Adding more fuel to the anti-Bibi firestorm, Ha'aretz reported last week the Obama administration had held a classified discussion a few weeks earlier about possibly taking more proactive measures against the “settlements,” including mulling sanctions or punishing Israel at the United Nations. While the State Department dismissed the claims as "unfounded and completely without merit," the Ha'aretz article is already providing more fodder to target Bibi.
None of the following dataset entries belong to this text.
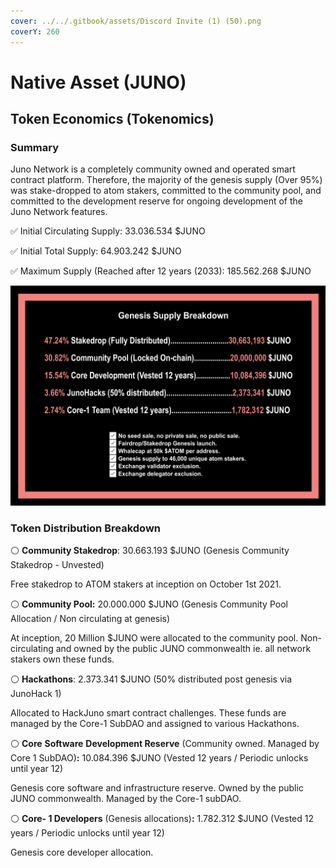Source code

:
 ```yaml
---
cover: ../../.gitbook/assets/Discord Invite (1) (50).png
coverY: 260
---
```


# Native Asset (JUNO)

## **Token Economics (Tokenomics)**

### **Summary**

Juno Network is a completely community owned and operated smart contract platform. Therefore, the majority of the genesis supply (Over 95%) was stake-dropped to atom stakers, committed to the community pool, and committed to the development reserve for ongoing development of the Juno Network features.

✅ Initial Circulating Supply: 33.036.534 $JUNO

✅ Initial Total Supply: 64.903.242 $JUNO‌

✅ Maximum Supply (Reached after 12 years (2033): 185.562.268 $JUNO

![](<../../.gitbook/assets/image (17) (1).png>)

### **Token Distribution Breakdown**



⚪️ **Community Stakedrop**: 30.663.193 $JUNO (Genesis Community Stakedrop - Unvested)

Free stakedrop to ATOM stakers at inception on October 1st 2021.&#x20;



⚪️ **Community Pool:** 20.000.000 $JUNO (Genesis Community Pool Allocation / Non circulating at genesis)

At inception, 20 Million $JUNO were allocated to the community pool. Non-circulating and owned by the public JUNO commonwealth ie. all network stakers own these funds.



⚪️ **Hackathons**: 2.373.341 $JUNO (50% distributed post genesis via JunoHack 1)

Allocated to HackJuno smart contract challenges. These funds are managed by the Core-1 SubDAO and assigned to various Hackathons.



⚪️ **Core** **Software** **Development Reserve** (Community owned. Managed by Core 1 SubDAO)**:** 10.084.396 $JUNO (Vested 12 years / Periodic unlocks until year 12)

Genesis core software and infrastructure reserve. Owned by the public JUNO commonwealth. Managed by the Core-1 subDAO.



⚪️ **Core- 1 Developers** (Genesis allocations)**:** 1.782.312 $JUNO (Vested 12 years / Periodic unlocks until year 12)

Genesis core developer allocation.

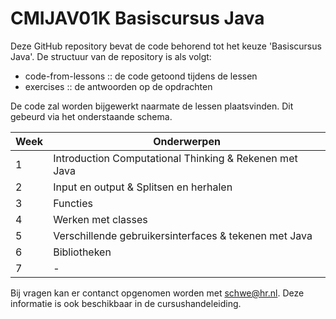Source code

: # CMIJAV01K Basiscursus Java

Deze GitHub repository bevat de code behorend tot het keuze 'Basiscursus Java'. De structuur van de repository is als volgt:

* code-from-lessons :: de code getoond tijdens de lessen
* exercises :: de antwoorden op de opdrachten

De code zal worden bijgewerkt naarmate de lessen plaatsvinden. Dit gebeurd via het onderstaande schema.

| Week | Onderwerpen                                            |
|------|--------------------------------------------------------|
| 1    | Introduction Computational Thinking & Rekenen met Java |
| 2    | Input en output & Splitsen en herhalen                 |
| 3    | Functies                                               |
| 4    | Werken met classes                                     |
| 5    | Verschillende gebruikersinterfaces & tekenen met Java  |
| 6    | Bibliotheken                                           |
| 7    | -                                                      |

Bij vragen kan er contanct opgenomen worden met schwe@hr.nl. Deze informatie is ook beschikbaar in de cursushandeleiding.
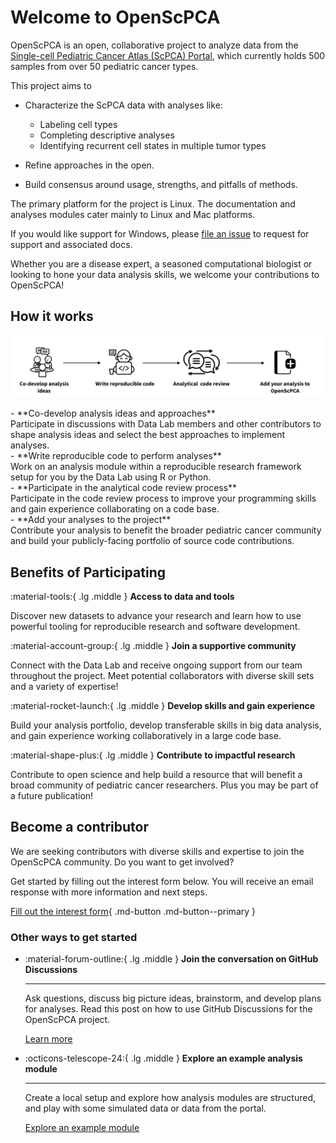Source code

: # Welcome to OpenScPCA

OpenScPCA is an open, collaborative project to analyze data from the [Single-cell Pediatric Cancer Atlas (ScPCA) Portal](https://scpca.alexslemonade.org/), which currently holds 500 samples from over 50 pediatric cancer types. 

This project aims to 

- Characterize the ScPCA data with analyses like:
    - Labeling cell types
    - Completing descriptive analyses
    - Identifying recurrent cell states in multiple tumor types

- Refine approaches in the open.

- Build consensus around usage, strengths, and pitfalls of methods. 

The primary platform for the project is Linux.
The documentation and analyses modules cater mainly to Linux and Mac platforms.

If you would like support for Windows, please [file an issue](https://github.com/AlexsLemonade/OpenScPCA-analysis/issues/new?assignees=&labels=docs-request&projects=&template=04-docs-request.yml&title=Docs+request%3A) to request for support and associated docs.

Whether you are a disease expert, a seasoned computational biologist or looking to hone your data analysis skills, we welcome your contributions to OpenScPCA!


## How it works

![how-it-works](./img/how-it-works.png)

<div class ="grid" markdown>

<div markdown>
- **Co-develop analysis ideas and approaches** <br/> Participate in discussions with Data Lab members and other contributors to shape analysis ideas and select the best approaches to implement analyses.
</div>

<div markdown>
- **Write reproducible code to perform analyses** <br/> Work on an analysis module within a reproducible research framework setup for you by the Data Lab using R or Python.
</div>

<div markdown>
- **Participate in the analytical code review process** <br/> Participate in the code review process to improve your programming skills and gain experience collaborating on a code base.
</div>

<div markdown>
- **Add your analyses to the project** <br/> Contribute your analysis to benefit the broader pediatric cancer community and build your publicly-facing portfolio of source code contributions.
</div>

</div>


## Benefits of Participating

:material-tools:{ .lg .middle }
**Access to data and tools**

Discover new datasets to advance your research and learn how to use powerful tooling for reproducible research and software development.

:material-account-group:{ .lg .middle }
**Join a supportive community**

Connect with the Data Lab and receive ongoing support from our team throughout the project. Meet potential collaborators with diverse skill sets and a variety of expertise!

:material-rocket-launch:{ .lg .middle }
**Develop skills and gain experience**

Build your analysis portfolio, develop transferable skills in big data analysis, and gain experience working collaboratively in a large code base. 

:material-shape-plus:{ .lg .middle }
**Contribute to impactful research**

Contribute to open science and help build a resource that will benefit a broad community of pediatric cancer researchers. Plus you may be part of a future publication!


## Become a contributor

We are seeking contributors with diverse skills and expertise to join the OpenScPCA community. Do you want to get involved?

Get started by filling out the interest form below. You will receive an email response with more information and next steps.

[Fill out the interest form](#){ .md-button .md-button--primary }


### Other ways to get started

<div class ="grid cards" markdown>

-   :material-forum-outline:{ .lg .middle } __Join the conversation on GitHub Discussions__

    ---

    Ask questions, discuss big picture ideas, brainstorm, and develop plans for analyses. Read this post on how to use GitHub Discussions for the OpenScPCA project.

    [Learn more](./communications-tools/tools-for-communication.md#github-discussions)

-   :octicons-telescope-24:{ .lg .middle } __Explore an example analysis module__

    ---
    
    Create a local setup and explore how analysis modules are structured, and play with some simulated data or data from the portal.
    
    [Explore an example module](STUB_LINK)

</div>
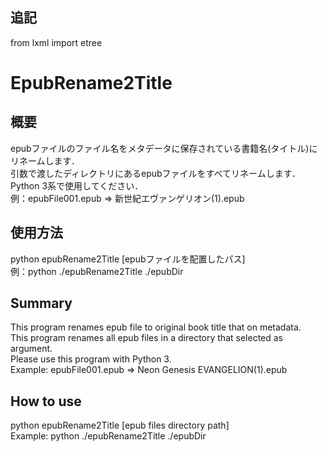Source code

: ## 追記
from lxml import etree

# EpubRename2Title
## 概要
epubファイルのファイル名をメタデータに保存されている書籍名(タイトル)にリネームします．  
引数で渡したディレクトリにあるepubファイルをすべてリネームします．  
Python 3系で使用してください．  
例：epubFile001.epub => 新世紀エヴァンゲリオン(1).epub
## 使用方法
python epubRename2Title [epubファイルを配置したパス]  
例：python ./epubRename2Title ./epubDir

## Summary
This program renames epub file to original book title that on metadata.  
This program renames all epub files in a directory that selected as argument.  
Please use this program with Python 3.  
Example: epubFile001.epub => Neon Genesis EVANGELION(1).epub
## How to use
python epubRename2Title [epub files directory path]  
Example: python ./epubRename2Title ./epubDir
Here’s the kicker. In March, an informed diplomatic source in Jerusalem told me that representatives of the Obama administration held meetings with Lapid to check him out politically and to discuss the kind of prime minister he would make if he won elections in the future. The diplomatic source said the Obama administration identified Lapid as a moderate who would support Israeli-Palestinian talks. While the alleged meeting might have been as innocent as getting to know the powerful finance minister, the claim does fuel the perception of Obama administration tentacles working surreptitiously to change the political order in the Jewish state.
At the end of the day, this political interference could backfire monumentally. Obama’s support among the Israeli populace is dismal. Just last week, The Jerusalem Post reported on a poll that showed the number of Israelis who believe Obama had either a “positive” or a “neutral” view of Israel has fallen sharply. Israelis largely see Iran as their single greatest existential threat and seem to react positively to Netanyahu’s tough stance against the US-led negotiations. And remarkably, Netanyahu has the quiet support of the Egyptian and Saudi governments for his regional policies. It remains to be seen if Israelis are ready to entrust their security to a relative political newcomer like Lapid or the perpetually evolving Livni in the face of mounting threats that even now engulf the Jewish state in all directions.
Aaron Klein is a weekend radio talk show host, author, and staffer for WorldNetDaily and columnist for The Jewish Press.